Sağ partiler iktidarlarda hep özelleştirmeleri savunmuşlardır. AKP de onlardan farklı değildir. 2002 seçimlerinde tek başına iktidar olunca 24 ocak 1970 ve IMF politikaları gereği “devletin neyi var, neyi yok” satmayı düşünüyordu. Ancak devletin bütün işyerlerinde memurların iş güvencesi, işçilerin SENDİKALARI vardı. Bu durumda özelleştirmeye çıkarsa özel sektör almazdı. İşveren ucuza işçi çalıştırmak isterdi.
12 eylül 1980 anayasası sendikaların ve emekçilerin birçok haklarını tırpanlamıştı ama, sendikalar var olduğu sürece ileride yine güçlenir, daha fazla ücret, sosyal haklar isteyebilirlerdi. İşte bu nedenle TAŞERONLUK ve 4 /C SİSTEMLERİNİ ve getirdi.

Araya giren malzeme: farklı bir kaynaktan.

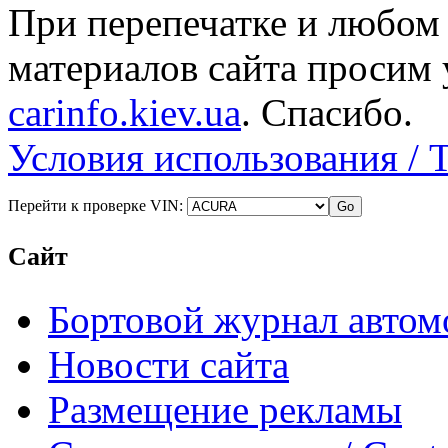
При перепечатке и любом
материалов сайта просим 
carinfo.kiev.ua
. Спасибо.
Условия использования / 
Перейти к проверке VIN:
Сайт
Бортовой журнал автом
Новости сайта
Размещение рекламы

Kısa sürede görüldü ki, TAŞERONLUK ve 4 / C uygulaması kölelik sistemidir.
İnsan haklarına aykırıdır.
Kendimiz, çocuğumuz, torunumuz için 4 / C ve TAŞERONLUK SİSTEMİNE HAYIR.
Tüm çalışanlara, GREVLİ, TOPLU SÖZLEŞEMELİ SENDİKAL HAKLARA EVET.

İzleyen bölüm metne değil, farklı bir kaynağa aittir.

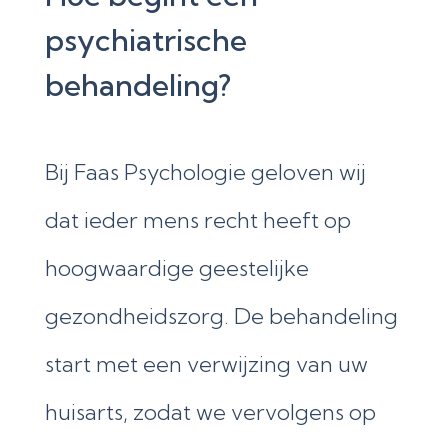
psychiatrische
behandeling?
Bij Faas Psychologie geloven wij
dat ieder mens recht heeft op
hoogwaardige geestelijke
gezondheidszorg. De behandeling
start met een verwijzing van uw
huisarts, zodat we vervolgens op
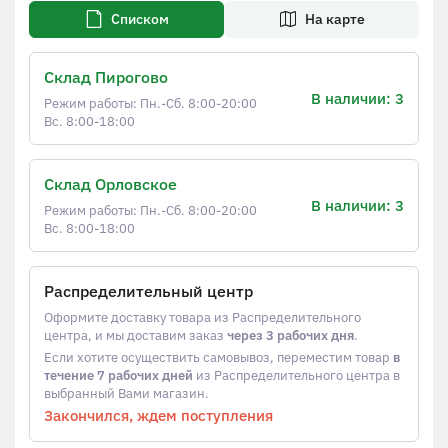
Списком
На карте
Склад Пирогово
В наличии: 3
Режим работы: Пн.-Сб. 8:00-20:00
Вс. 8:00-18:00
Склад Орловское
В наличии: 3
Режим работы: Пн.-Сб. 8:00-20:00
Вс. 8:00-18:00
Распределительный центр
Оформите доставку товара из Распределительного
центра, и мы доставим заказ
через 3 рабочих дня
.
Если хотите осуществить самовывоз, переместим товар
в
течение 7 рабочих дней
из Распределительного центра в
выбранный Вами магазин.
Закончился, ждем поступления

Hangi parti 4 / C ve TAŞERONLUK SİSTEMİNİ KALDIRILACAĞIM diyorsa,
Tüm çalışanlara GREVLİ, TOPLU SÖZLEŞEMELİ SENDİKAL HAKLAR vereceğim diyorsa,
OYLARIMIZ O PARTİLERE OLMALIDIR. 25.03.2011 – İbrahim BAYTAK

DERBİ MESEL

“HIH” DİYENİN PARASI
Adam odun kesiyormuş.
Birisi gelmiş tam karşısında oturmuş.
Odun kesen bütün gün uğraşmış, emek sarf etmiş, ter dökmüş ve yorulmuş.
Karşıdaki adam da iş bitinceye kadar karşısında oturmuş, sesini çıkarmadan beklemiş.

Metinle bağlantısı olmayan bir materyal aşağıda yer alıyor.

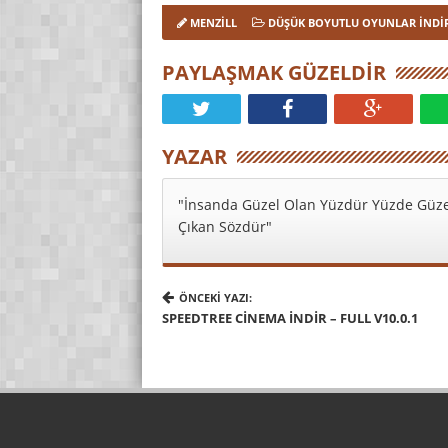
MENZILL
DÜŞÜK BOYUTLU OYUNLAR İNDI
PAYLAŞMAK GÜZELDIR
YAZAR
"İnsanda Güzel Olan Yüzdür Yüzde Güze
Çıkan Sözdür"
ÖNCEKI YAZI:
SPEEDTREE CINEMA İNDIR – FULL V10.0.1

İş bitince işveren “odunu kestiren” gelmiş, odun kesene parasını vermiş.
Baştan bu yana kenarda sessizce oturan kişi kalkmış, yanlarına gelmiş.
Bu paranın yarısı benim demiş.
Odunu kesen de, kestiren de şaşırmış.
Odunu bu kesti, sen ne parası istiyorsun? Diye sorduklarında,
O BALTAYI HER SALLADIĞINDA BEN DE “HIH” DEDİM.”
“Bu paranın yarısı benim” demiş.

KISSADAN HİSSE . Sizce de, DAYIBAŞI veya TAŞERONUN aldığı para ODUN KESENDEN, HIH diyenin istediği ve aldığı “HAK EDİLMEMİŞ” para değil midir?